В ответ я непонимающе покачал головой.

— Как, разве на тебя не давят? — удивленно спросил Йорам. — Так ты, наверное, все уже подал.

Я снова покачал головой.

— У нас тут великое соревнование с Тель-Авивом, — наконец объяснил он, — кто больше докторатов выдаст в этом году. Победитель получит дополнительное финансирование от министерства, а это очень большие деньги. Так что всех нас достают по мере возможностей. Да ты с этим еще столкнешься.

— Надеюсь, что нет, — сказал я, но в глубине души что-то неприятно вздрогнуло.

Мы допили кофе, и Йорам вернулся в лабораторию; «Работа», — грустно сказал он, и я почувствовал себя вечным и законченным бездельником.

До возвращения моего «руководителя» оставалось еще больше двух часов. Я встал из-за столика, спустился по лесенке на дорогу и, стараясь оставаться в тени, медленно пошел по тротуару в сторону общежитий. Встречных прохожих почти не было; и вдруг сквозь зелень из-за поворота я услышал голос Инны; она сбивчиво тараторила что-то на иврите и громко смеялась. Со времени нашего неудачного объяснения мы виделись с нею редко; впрочем, иногда пили чай, болтали, и время от времени я помогал ей со всякими мелкими учебными проблемами. Но, несмотря на редкие встречи, я все еще мог мгновенно узнать ее голос среди сотен тысяч.

— Ну и сколько нам еще идти до твоей машины? — спросила она с какими-то странными, игриво-кошачьими интонациями, которых я раньше у нее никогда не слышал.
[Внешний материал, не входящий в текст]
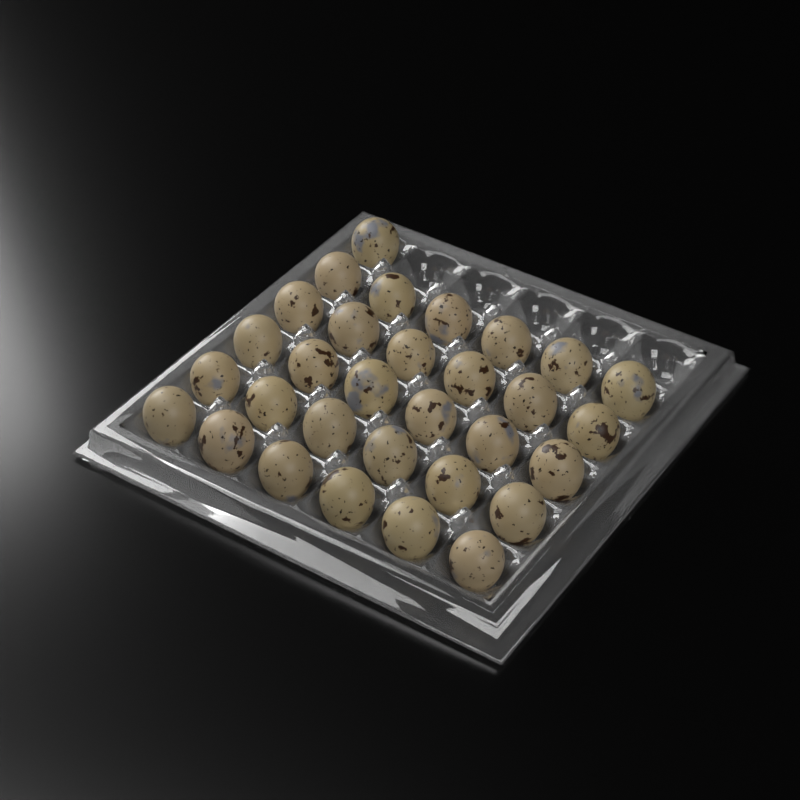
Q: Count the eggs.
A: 31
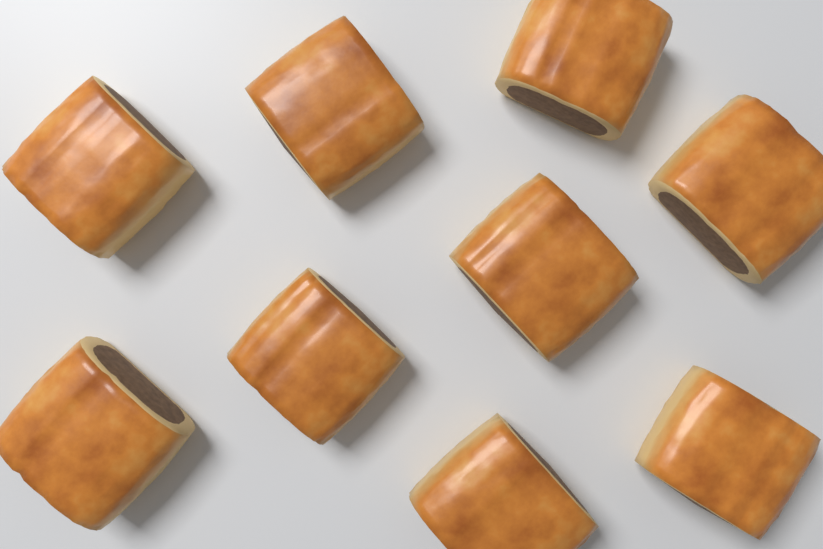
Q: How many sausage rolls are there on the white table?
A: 9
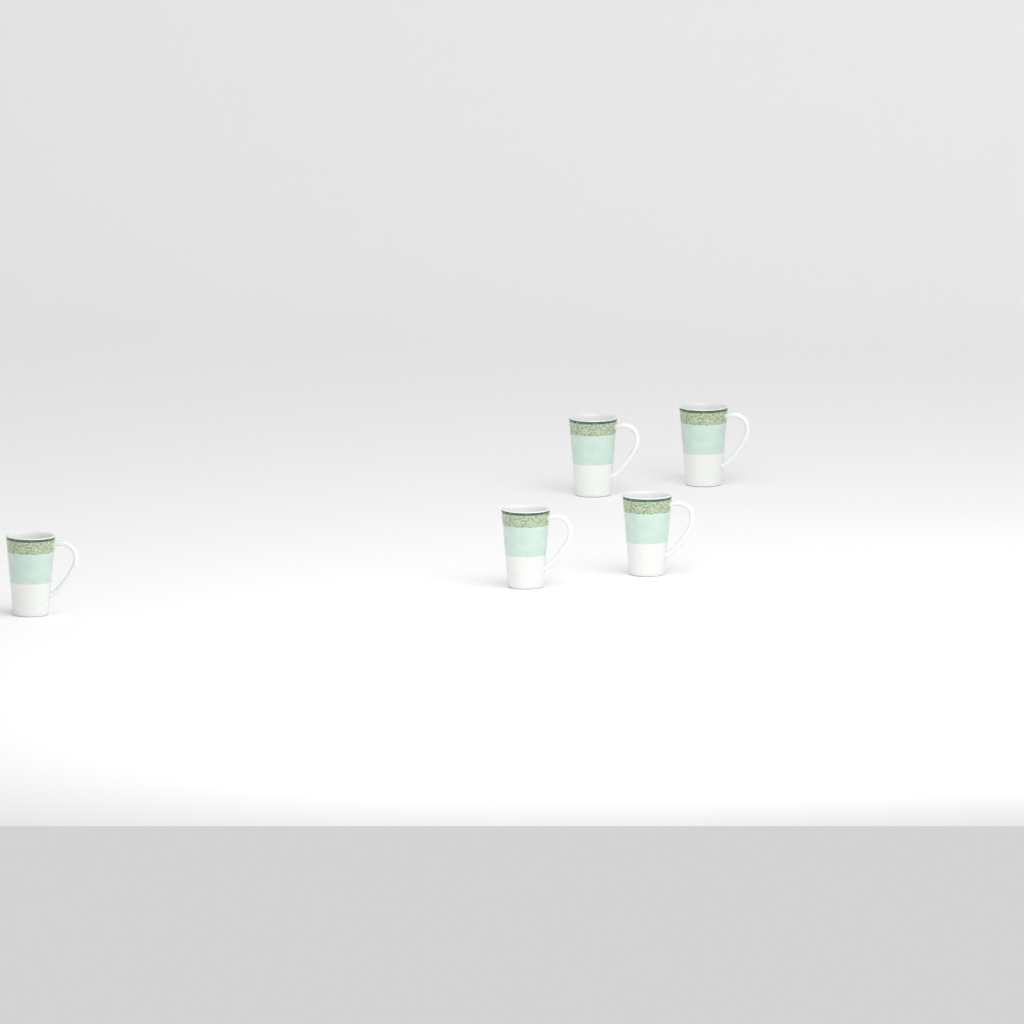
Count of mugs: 5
— Я же тебе говорил, — ответил сладкий гортанный голос, — что у меня нет пропуска в ваш университет; вот у ворот и припарковался. — Потом он подумал и добавил: — Там стоянка перед воротами.

Вышли медленным шагом, и, прижавшись, как-то неуклюже, она цеплялась за его шею. Я попытался отвести глаза, но картинка расплывалась; серая масса асфальта уходила все ниже. И вдруг мне стало неловко, и я поднял голову. «Привет», — сказал, улыбнувшись. «Привет», — ответила она, равнодушно и почти не поворачивая головы. Почти не заметила, но немного ослабила захват, и они прошли мимо меня чуть быстрее; я взглянул на него — темная кожа, но и загар, томные пустые глаза, всполохи солнца на тонкой золотой цепочке. И уже из-за спины услышал последним вялым всплеском: «Это кто?», «Да так», «Он чего, укуренный?», «Нет, чего это вдруг». Скрыться… Свернул на тропинку и увидел коричневые доски скамейки. Сел, но что-то в душе ноет и бьется, руки вялые, даже чуть-чуть затекли. Слепая ласточка в чертоге теней. Чертог теней? Жарко. И снова душит. Да и что это за чертог? Потом пустота, и вдруг как выныриваю, все снова вижу, и даже слова, «всплеском пустота», десять тысяч лье пустоты. Вернется. «С прозрачными играть». Но куда? Да и вот она, прозрачность. Ясность. Но времени прошло много; все еще душно, но стало темнее, сумерки, слово «сумерки». Над черною водой, потом тает; каплями, медленно, твой брат, Петрополь, умирает. Воздух горячий, не в тени, поднял голову, на солнце; вся скамейка, так что некуда. А потом — снова всполохом, золотистого меда струя, так тягуче и долго. И снова поток пустоты. Но на этот раз уже не я падаю в нее, а она сама подступает, подползает, удерживает; встаю, потом снова сажусь, встаю, обхожу скамейку, сажусь. Не Елена, другая; как долго она вышивала. Голова как-то болит, и уже просветлением, надо пойти спать, и как бы со стороны, снова, как журавлиный клин в чужие рубежи, на головах царей, да, пена. Зелень веток, шум шагов где-то за спиной; позади. Шелестит, как-то качается; не вижу, но ощутимо, больно; море. И море, и Гомер — все движется любовью. Любовью. Солнце. Блики солнца на золотой цепочке, и снова пустота, но шумит в голове. Но солнца нет; зелень потемнела. И вдруг все снова как раньше, только губы немного онемели; губы, сжал, пощупал, потер одну о другую. А ведь он же уже приехал, по тропинке, ветер — холодный.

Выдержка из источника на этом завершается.